Work item
Pull each line containing "Polarisatoren" from the data.

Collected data
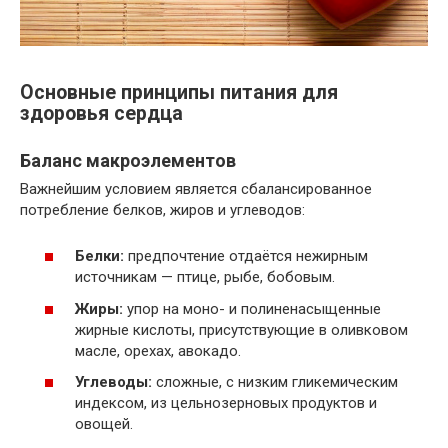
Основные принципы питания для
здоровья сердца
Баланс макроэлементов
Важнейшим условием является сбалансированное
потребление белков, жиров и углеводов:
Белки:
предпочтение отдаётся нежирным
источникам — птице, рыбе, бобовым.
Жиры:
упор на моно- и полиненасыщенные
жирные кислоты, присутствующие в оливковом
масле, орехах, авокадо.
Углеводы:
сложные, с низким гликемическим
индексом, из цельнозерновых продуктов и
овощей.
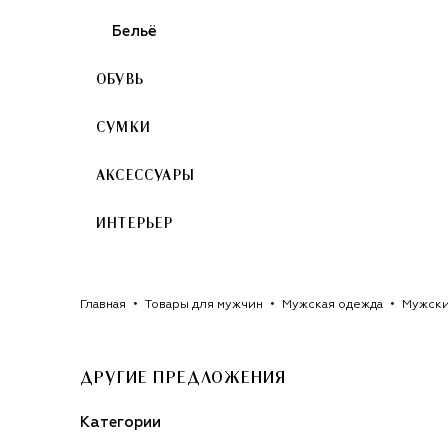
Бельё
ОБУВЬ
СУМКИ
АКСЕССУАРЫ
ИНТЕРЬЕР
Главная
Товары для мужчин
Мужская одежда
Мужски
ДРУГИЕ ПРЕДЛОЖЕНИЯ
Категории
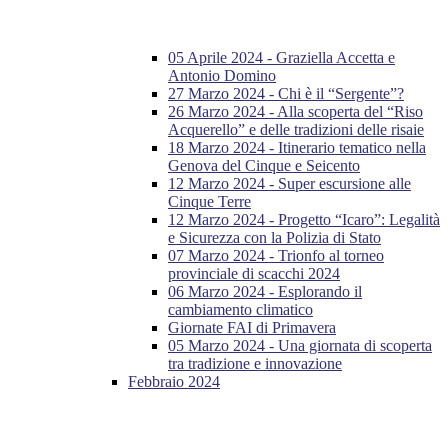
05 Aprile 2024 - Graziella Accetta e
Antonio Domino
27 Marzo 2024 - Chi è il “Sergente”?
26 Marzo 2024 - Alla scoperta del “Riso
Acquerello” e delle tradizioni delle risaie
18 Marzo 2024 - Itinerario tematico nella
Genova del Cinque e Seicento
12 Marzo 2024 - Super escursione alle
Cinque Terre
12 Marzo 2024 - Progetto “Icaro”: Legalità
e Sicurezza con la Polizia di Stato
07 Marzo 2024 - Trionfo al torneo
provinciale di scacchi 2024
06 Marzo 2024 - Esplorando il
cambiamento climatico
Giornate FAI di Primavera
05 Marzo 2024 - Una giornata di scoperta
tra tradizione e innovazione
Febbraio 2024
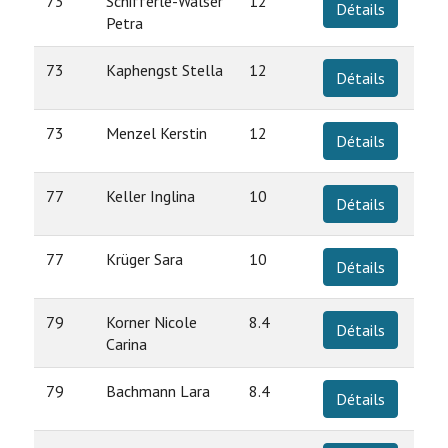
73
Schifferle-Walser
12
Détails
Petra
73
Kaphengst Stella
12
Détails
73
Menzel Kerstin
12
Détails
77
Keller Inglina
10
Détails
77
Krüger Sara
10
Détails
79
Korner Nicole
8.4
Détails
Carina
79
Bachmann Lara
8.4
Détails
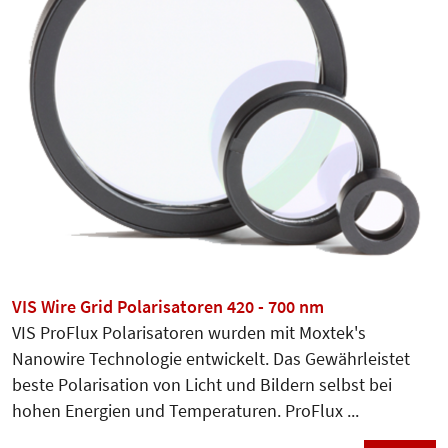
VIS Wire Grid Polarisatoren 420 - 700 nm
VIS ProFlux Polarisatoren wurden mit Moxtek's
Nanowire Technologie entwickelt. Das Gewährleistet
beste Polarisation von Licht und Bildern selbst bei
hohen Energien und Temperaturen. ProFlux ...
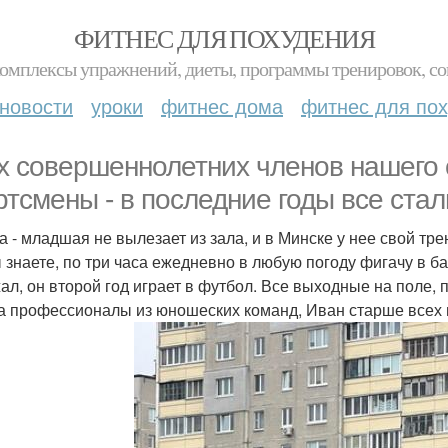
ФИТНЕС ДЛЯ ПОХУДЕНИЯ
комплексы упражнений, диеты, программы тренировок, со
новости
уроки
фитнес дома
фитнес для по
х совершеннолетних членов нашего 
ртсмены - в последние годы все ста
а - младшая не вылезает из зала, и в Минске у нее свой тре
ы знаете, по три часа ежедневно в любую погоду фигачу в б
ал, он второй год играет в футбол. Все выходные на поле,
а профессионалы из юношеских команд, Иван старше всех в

Response area
VIS Wire Grid Polarisatoren 420 - 700 nm
VIS ProFlux Polarisatoren wurden mit Moxtek's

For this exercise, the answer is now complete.